Caitlyn McDaniels, senior attorney at LASCO and chair of the Mobile Home Workgroup, shared the Pew study on manufactured home financing with the group last summer. The study found that most states title manufactured homes as personal property rather than real estate, which makes many manufactured home buyers ineligible for mortgages and dependent on risky contract financing, including retail installment contracts - seller-financed home purchase transactions where the buyer makes payments directly to the seller, and the seller does not transfer the title to the buyer until the house has been paid in full.
“Legislation that would allow manufactured homes on rented lots to be titled as real estate and therefore eligible for traditional mortgage options could win support from tenant advocates due to the increased consumer protections and the manufactured home industry if it would help them sell more homes,” Eckles said.
Members of the Mobile Home Workgroup agreed to work with Eckles to review the existing code and see what manufactured home titling and financing inequities could be solved by legislation. Next steps will be to shop their ideas around with obvious allies – other affordable housing advocates and consumer protection advocates. Then they will move on to questionable allies, and finally – once they have a coalition of support – they will look for an effective pair of legislators willing to co-sponsor and champion the bill.

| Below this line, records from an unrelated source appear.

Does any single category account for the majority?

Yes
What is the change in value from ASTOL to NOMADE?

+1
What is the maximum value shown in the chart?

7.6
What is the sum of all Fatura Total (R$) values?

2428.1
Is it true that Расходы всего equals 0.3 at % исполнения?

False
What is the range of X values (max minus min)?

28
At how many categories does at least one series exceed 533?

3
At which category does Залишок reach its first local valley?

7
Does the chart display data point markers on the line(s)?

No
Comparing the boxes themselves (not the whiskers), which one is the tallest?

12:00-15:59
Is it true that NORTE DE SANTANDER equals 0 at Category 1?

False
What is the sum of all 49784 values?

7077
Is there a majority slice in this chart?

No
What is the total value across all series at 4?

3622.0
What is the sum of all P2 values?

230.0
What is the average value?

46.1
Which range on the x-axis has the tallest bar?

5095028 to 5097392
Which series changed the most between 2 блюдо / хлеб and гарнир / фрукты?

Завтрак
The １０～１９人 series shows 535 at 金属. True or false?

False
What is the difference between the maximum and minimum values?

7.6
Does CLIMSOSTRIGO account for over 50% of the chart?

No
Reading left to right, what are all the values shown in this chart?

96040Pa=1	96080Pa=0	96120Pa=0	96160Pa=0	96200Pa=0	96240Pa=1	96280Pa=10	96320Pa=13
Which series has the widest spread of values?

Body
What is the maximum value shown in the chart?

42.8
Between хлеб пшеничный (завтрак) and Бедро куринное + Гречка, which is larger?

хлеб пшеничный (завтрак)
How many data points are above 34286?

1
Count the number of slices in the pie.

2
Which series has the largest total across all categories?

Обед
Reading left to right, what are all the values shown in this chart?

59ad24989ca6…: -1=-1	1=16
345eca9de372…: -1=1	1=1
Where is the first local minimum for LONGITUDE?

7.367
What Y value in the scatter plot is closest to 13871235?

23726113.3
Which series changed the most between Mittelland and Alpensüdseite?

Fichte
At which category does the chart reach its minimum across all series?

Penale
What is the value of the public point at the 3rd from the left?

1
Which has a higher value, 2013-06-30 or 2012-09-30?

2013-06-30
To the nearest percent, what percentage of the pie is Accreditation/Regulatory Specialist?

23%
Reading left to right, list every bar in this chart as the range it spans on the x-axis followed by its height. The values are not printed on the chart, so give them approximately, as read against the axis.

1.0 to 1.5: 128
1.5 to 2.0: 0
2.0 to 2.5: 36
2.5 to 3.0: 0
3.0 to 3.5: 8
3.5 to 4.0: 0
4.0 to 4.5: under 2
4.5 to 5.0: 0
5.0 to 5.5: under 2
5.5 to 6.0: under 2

“If we can get better financing options, which would benefit buyers and sellers, we may be able to pair it with statute reforms that curb predatory lending,” Eckles said.
The process won’t be quick, but the group is poised with members who are experts on retail installment contracts and mobile home financing, including Peggy Lee, Kacie Philpot, Caitlyn McDaniel, Mike Lawson, and Patrick Maloney of LASCO; Luke Condon and Mike Hamper of The Legal Aid Society of Cleveland; and Ryan Maxwell of Community Legal Aid.